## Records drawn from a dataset
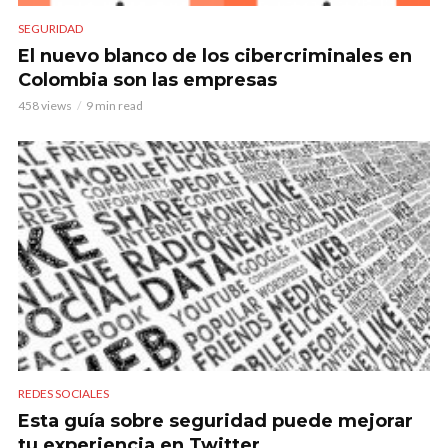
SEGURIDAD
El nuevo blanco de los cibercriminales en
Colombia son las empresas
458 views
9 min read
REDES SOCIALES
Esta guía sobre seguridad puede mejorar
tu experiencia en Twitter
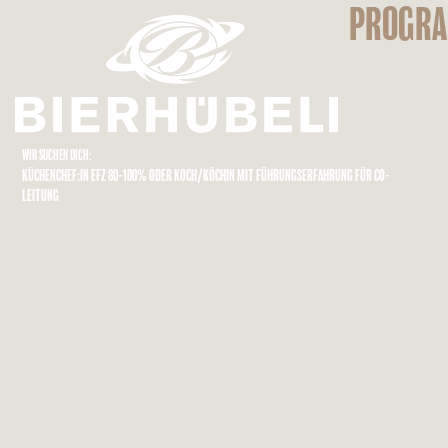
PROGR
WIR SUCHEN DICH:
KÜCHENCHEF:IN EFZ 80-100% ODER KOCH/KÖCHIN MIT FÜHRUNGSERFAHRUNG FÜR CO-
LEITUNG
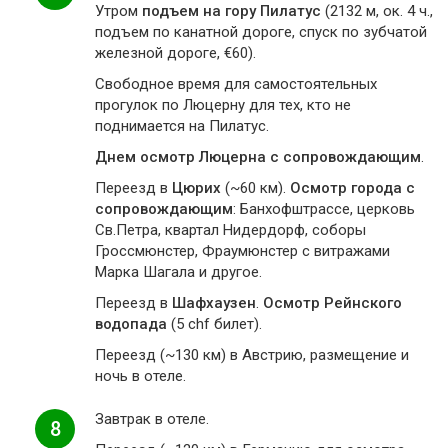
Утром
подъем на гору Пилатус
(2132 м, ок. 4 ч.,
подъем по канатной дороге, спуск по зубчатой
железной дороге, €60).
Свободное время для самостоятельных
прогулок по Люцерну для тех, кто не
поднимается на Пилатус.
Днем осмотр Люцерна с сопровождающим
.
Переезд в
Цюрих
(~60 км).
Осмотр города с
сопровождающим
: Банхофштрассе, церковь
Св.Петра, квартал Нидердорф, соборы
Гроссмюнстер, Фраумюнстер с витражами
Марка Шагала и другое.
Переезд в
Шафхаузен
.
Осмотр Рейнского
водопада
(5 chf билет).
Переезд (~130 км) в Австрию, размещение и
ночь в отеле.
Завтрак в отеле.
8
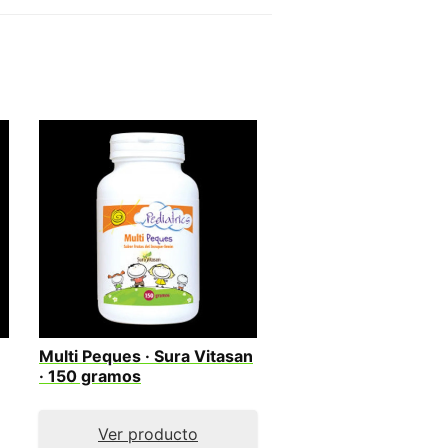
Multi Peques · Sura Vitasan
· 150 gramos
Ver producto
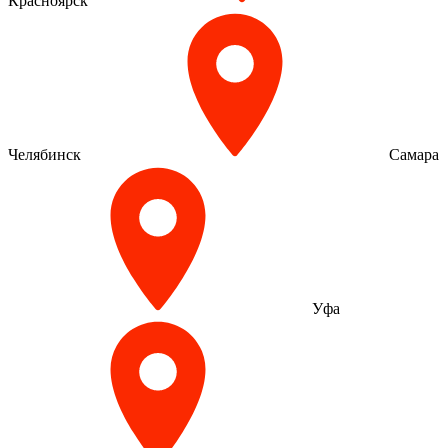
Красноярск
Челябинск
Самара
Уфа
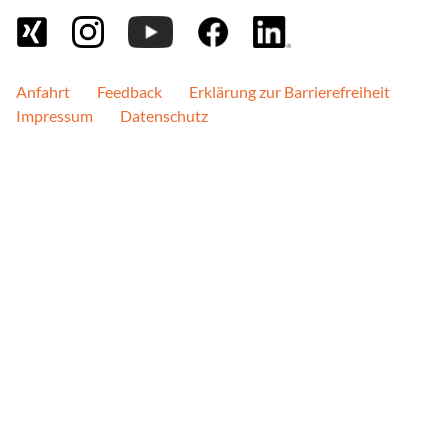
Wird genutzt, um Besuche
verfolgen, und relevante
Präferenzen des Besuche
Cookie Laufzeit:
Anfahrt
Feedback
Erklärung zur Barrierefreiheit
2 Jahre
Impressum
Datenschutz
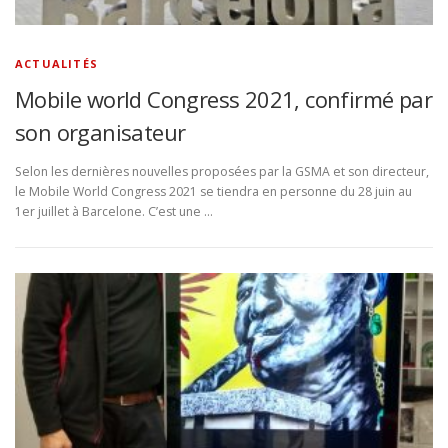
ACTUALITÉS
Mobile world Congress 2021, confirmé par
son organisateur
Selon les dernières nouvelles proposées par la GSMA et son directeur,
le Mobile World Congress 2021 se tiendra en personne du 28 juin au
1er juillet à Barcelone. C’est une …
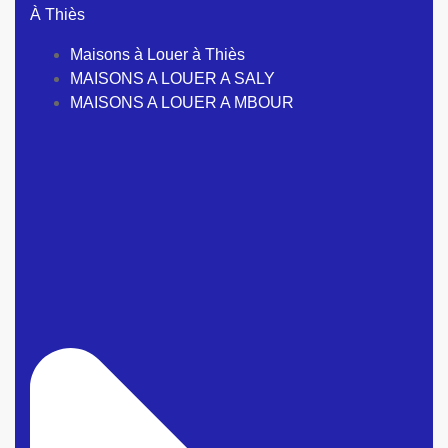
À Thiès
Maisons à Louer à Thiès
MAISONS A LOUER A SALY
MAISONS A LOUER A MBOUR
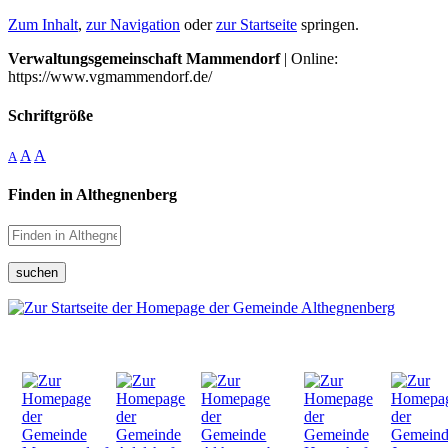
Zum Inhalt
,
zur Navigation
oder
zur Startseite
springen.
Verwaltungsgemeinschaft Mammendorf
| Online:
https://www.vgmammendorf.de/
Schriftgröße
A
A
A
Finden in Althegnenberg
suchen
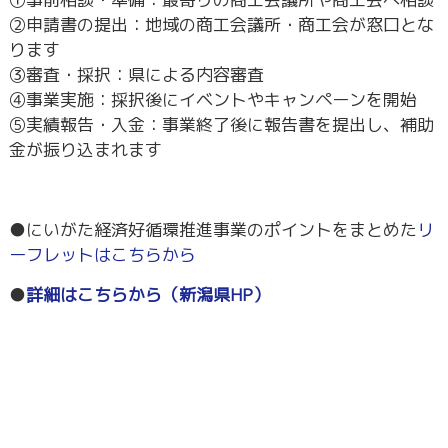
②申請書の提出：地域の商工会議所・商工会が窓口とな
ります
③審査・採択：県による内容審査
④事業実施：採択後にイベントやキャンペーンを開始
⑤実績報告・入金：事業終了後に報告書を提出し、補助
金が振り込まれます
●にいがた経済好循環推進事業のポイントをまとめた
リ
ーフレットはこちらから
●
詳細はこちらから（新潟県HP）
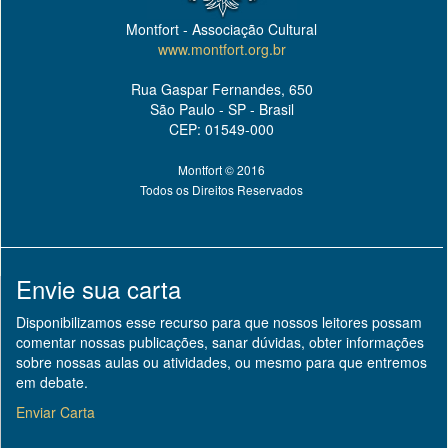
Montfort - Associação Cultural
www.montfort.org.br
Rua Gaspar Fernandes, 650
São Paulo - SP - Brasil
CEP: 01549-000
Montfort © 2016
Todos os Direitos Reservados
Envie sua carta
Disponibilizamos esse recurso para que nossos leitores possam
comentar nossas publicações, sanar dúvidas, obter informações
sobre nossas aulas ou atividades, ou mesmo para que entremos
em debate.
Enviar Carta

## Task directions
From the records above, write out exactly the lines that begin at the line with "Maisons à Louer à Thiès" and end at the line with "Disponibilizamos esse recurso". Pictures must not appear in the output.

## Answer to the exercise
Maisons à Louer à Thiès
MAISONS A LOUER A SALY
MAISONS A LOUER A MBOUR
Zum Inhalt
,
zur Navigation
oder
zur Startseite
springen.
Verwaltungsgemeinschaft Mammendorf
| Online:
https://www.vgmammendorf.de/
Schriftgröße
A
A
A
Finden in Althegnenberg
suchen
②申請書の提出：地域の商工会議所・商工会が窓口とな
ります
③審査・採択：県による内容審査
④事業実施：採択後にイベントやキャンペーンを開始
⑤実績報告・入金：事業終了後に報告書を提出し、補助
金が振り込まれます
●にいがた経済好循環推進事業のポイントをまとめた
リ
ーフレットはこちらから
●
詳細はこちらから（新潟県HP）
Montfort - Associação Cultural
www.montfort.org.br
Rua Gaspar Fernandes, 650
São Paulo - SP - Brasil
CEP: 01549-000
Montfort © 2016
Todos os Direitos Reservados
Envie sua carta
Disponibilizamos esse recurso para que nossos leitores possam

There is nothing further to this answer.